Guess Who Came to Dinner?

The Real Last Supper

The Passover (Ex 12:1-8, 11-14) was the signature event in Israel’s history. Yahweh delivered them from oppression and bondage. It makes us think of other events that liberated people. God cannot abide oppression and exploitation. The patriots liberated America. Sandinistas liberated Nicaragua. The stories of liberation course through history.

The lamb is the key symbol of the Passover. It was easy for the early Christians to see Jesus as the Lamb of God. He delivered us from the oppression of sin and death. Like a lamb, He was nonviolent as he resisted the powers and principalities.

This day Jesus would initiate a new meal, the New Passover meal. We call it Eucharist. Eucharist means to give thanks, to be grateful. We share bread and wine and give thanks because Jesus has delivered us from the bondage of death. Think how death dominates life. Jesus death and resurrection tells us to stop letting death dominate our lives in so many insidious ways and to start living like death does not matter. One example, our fear of death leads us to place a priority on security and military might which, in the end, can never make us secure. Our only security is in Christ Jesus. Death no longer matters. We live risen life in the person, power and presence of the Risen Jesus. Death where is your victory? Where is your sting?

Eucharist is also a Kin-dom meal. It is a meal where all are welcome and all are fed as a sign of God’s justice.

Paul (1 Cor 11:23-26) supplies the account of the institution and purpose of the Eucharist in today’s liturgy. John does not have an institution account as such. The Eucharist is a comm-union with the blood of Christ. We eat and drink in memory of what Jesus did and indeed is still doing sacramentally. In Mark, the disciples, who have consistently failed to get the message and meaning of Jesus, are Being invited to participate in the death and resurrection journey of Jesus as they travel up to Jerusalem. Only when they rendezvous with the Risen Jesus in Galilee will they get it. They will have fled and abandoned Jesus. Judas will hand him over. Peter will deny that he even knows him.

An excursus on Judas. Paul, who wrote the earliest account of the Last Supper does not mention Judas. Beginning with Mark and expanding as later Gospels are read, Judas (Judah) comes to be the symbol of the “Jews” who rejected Jesus. This scenario grew as the Jesus Community tried to distinguish itself from Judaism during a time of persecution. As “the Jews” were vilified, demonized more and more anti-Semitism became acceptable practice within the church. I highly recommend Bishop Spong’s recent essays on the crucifixion for a a fuller treatment of Judas (http://johnshelbyspong.com/2011/04/21/exploring-the-story-of-the-cross-part-vii-what-judas-iscariot-meant-in-the-eighth-ninth-tenth-decades-of-christian-development/ ).

Back to Holy Thursday. All too often we get hung up on definitions and theological explanations which in the end divide people. The Eucharist is a meal. Jesus calls us to share in his life. Jesus calls us to embrace and work for the justice He is bringing to earth to counter imperial domination systems. We must remember that one of the main criticisms of Jesus was that he ate with tax collectors and sinners. A few days ago we read that he dined at the house of a leper. Who do we dine with?

John (13:1-15) tells us that Jesus got up from the table and washed the feet of the people gathered there. Some bishops have issued decrees that priests cannot wash the feet of women on Maundy Thursday. Who are they kidding? Do they really think that the women who followed Jesus faithfully were not at the Passover Meal? Do they not think that Jesus would have washed their feet also? Who was there when the men had fled into the night? The women.
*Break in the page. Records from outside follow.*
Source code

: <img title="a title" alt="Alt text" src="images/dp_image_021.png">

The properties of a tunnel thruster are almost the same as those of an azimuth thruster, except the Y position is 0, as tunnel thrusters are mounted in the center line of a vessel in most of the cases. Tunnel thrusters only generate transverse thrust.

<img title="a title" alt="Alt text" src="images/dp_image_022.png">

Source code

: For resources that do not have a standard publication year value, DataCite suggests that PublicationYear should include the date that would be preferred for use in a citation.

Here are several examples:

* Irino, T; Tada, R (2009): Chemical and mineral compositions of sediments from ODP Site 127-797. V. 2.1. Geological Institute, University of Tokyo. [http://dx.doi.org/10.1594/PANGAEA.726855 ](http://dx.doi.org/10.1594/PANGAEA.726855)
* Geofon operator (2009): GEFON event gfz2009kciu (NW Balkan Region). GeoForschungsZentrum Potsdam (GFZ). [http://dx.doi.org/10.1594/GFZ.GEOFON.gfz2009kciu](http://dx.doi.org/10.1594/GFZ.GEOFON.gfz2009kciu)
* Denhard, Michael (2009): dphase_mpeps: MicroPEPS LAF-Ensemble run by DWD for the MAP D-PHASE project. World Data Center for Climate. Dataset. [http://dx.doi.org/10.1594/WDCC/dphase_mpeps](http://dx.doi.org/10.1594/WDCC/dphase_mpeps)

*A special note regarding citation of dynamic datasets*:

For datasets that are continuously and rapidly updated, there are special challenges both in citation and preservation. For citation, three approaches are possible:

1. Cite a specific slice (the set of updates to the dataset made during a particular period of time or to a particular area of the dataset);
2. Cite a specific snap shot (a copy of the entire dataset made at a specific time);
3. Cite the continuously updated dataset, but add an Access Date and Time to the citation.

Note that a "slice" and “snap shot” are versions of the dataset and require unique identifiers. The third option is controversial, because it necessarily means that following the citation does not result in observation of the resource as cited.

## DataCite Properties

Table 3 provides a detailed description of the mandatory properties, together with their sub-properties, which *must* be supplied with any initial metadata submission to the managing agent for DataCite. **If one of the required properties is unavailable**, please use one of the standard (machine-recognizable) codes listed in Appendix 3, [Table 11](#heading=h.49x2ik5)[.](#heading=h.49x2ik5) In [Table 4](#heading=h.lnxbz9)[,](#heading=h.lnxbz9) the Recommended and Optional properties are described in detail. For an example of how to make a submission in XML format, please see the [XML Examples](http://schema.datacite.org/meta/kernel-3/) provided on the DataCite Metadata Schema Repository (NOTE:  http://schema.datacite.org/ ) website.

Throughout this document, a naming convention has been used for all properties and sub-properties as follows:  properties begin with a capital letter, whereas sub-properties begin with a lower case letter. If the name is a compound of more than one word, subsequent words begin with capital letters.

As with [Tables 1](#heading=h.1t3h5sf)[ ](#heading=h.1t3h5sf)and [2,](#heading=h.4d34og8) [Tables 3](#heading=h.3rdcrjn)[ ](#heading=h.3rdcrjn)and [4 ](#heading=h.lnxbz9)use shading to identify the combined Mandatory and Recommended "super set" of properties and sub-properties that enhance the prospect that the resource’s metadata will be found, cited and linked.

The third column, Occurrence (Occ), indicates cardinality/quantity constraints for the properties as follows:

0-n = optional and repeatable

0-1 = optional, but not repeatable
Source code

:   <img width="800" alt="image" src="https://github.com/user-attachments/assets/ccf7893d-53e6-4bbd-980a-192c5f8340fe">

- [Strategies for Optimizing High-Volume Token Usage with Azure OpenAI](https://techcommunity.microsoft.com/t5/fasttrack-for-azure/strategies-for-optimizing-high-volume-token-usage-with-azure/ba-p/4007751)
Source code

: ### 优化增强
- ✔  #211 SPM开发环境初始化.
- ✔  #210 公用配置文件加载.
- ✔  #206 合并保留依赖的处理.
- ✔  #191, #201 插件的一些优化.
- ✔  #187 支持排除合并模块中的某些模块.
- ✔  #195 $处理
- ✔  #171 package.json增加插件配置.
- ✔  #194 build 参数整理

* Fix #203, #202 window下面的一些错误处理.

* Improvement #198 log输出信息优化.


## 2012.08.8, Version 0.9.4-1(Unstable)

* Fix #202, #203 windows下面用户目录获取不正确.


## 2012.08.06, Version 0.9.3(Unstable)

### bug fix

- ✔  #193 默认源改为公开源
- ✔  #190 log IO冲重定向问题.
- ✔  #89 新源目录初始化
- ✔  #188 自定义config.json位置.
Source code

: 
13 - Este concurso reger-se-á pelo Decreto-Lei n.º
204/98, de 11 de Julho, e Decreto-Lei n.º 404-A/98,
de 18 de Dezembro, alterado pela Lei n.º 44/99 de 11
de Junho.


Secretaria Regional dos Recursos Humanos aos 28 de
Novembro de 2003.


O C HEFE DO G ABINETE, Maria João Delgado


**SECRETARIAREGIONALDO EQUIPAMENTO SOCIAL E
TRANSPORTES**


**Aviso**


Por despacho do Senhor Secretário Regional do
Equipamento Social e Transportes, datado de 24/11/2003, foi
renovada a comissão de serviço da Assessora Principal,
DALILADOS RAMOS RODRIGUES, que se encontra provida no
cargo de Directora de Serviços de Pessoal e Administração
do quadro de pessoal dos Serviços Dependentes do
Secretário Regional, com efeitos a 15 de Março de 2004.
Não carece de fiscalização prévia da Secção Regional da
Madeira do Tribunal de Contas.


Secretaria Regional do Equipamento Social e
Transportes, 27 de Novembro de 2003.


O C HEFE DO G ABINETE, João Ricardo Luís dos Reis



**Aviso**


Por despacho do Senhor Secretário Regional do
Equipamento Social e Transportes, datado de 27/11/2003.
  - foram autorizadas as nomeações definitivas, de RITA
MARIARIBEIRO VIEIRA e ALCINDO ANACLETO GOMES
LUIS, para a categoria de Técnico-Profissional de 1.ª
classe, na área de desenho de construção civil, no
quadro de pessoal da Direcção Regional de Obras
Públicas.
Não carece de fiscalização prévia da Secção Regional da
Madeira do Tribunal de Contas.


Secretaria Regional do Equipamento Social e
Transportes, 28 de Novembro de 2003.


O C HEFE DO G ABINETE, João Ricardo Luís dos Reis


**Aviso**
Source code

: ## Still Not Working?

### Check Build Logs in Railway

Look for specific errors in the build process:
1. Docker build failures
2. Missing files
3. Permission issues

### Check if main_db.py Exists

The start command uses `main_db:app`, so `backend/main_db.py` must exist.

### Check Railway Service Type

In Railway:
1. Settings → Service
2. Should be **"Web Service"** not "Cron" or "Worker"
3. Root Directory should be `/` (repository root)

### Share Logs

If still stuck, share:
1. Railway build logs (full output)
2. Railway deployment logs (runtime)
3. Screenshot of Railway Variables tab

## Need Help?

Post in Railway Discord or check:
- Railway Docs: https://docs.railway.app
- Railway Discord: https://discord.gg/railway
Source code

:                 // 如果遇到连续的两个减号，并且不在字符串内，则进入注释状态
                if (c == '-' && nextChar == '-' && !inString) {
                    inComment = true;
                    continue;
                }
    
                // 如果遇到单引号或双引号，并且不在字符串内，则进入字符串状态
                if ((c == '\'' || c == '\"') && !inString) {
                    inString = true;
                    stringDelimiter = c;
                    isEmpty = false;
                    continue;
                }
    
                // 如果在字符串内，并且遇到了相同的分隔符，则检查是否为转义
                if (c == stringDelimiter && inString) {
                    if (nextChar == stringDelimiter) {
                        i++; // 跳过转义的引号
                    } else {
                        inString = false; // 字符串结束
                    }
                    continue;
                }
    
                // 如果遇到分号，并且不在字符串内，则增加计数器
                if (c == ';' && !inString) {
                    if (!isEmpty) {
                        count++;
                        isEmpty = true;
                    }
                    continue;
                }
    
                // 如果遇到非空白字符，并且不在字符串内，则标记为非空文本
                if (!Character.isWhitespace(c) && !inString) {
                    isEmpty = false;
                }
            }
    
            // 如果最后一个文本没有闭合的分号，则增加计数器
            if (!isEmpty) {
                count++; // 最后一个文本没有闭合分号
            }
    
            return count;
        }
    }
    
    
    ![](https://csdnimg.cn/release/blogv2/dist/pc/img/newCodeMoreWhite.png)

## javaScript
We have to love Peter. “You will never wash my feet!” After Jesus rebuked him, Peter went all out, “Wash my feet, my head, my hands. Wash me all over.” Do not miss the baptismal significance of this account. Here Jesus is teaching us how to live as his disciples, how to participate in his death and resurrection. The Suffering Servant is teaching us to serve in humility. The mandatum to celebrate the Eucharist is not the only “mandate” at the Passover Meal. Jesus also “mandates” that we wash one another’s feet. The Kin-dom values presented are service, humility, foot washing hospitality and reverence, and letting go of self, especially the false self which serves empire and its distorted values.

In order to do as Jesus requests, we must work with the grace of God to shed our false selves. Commenting on Merton, Trappist James Connor says:

We are much more aware of that “false self” which is identified with all our efforts at situating ourselves in a hierarchy of power, prestige and greatness (“like unto God” – Gen. 3:5). This “false self” is preoccupied with whatever will make us “look better” in the eyes of others and of ourselves.

As contemplative union draws us closer to God, we shed our shadow false selves and come to our true selves. Merton sees the true self as God living within us, in the very depths of our being. Shedding false self pretence, we come to grips with our own nothingness. God’s love fills the abyss of our utter poverty before God. We share in the very life of God. We are empowered to wash feet and serve.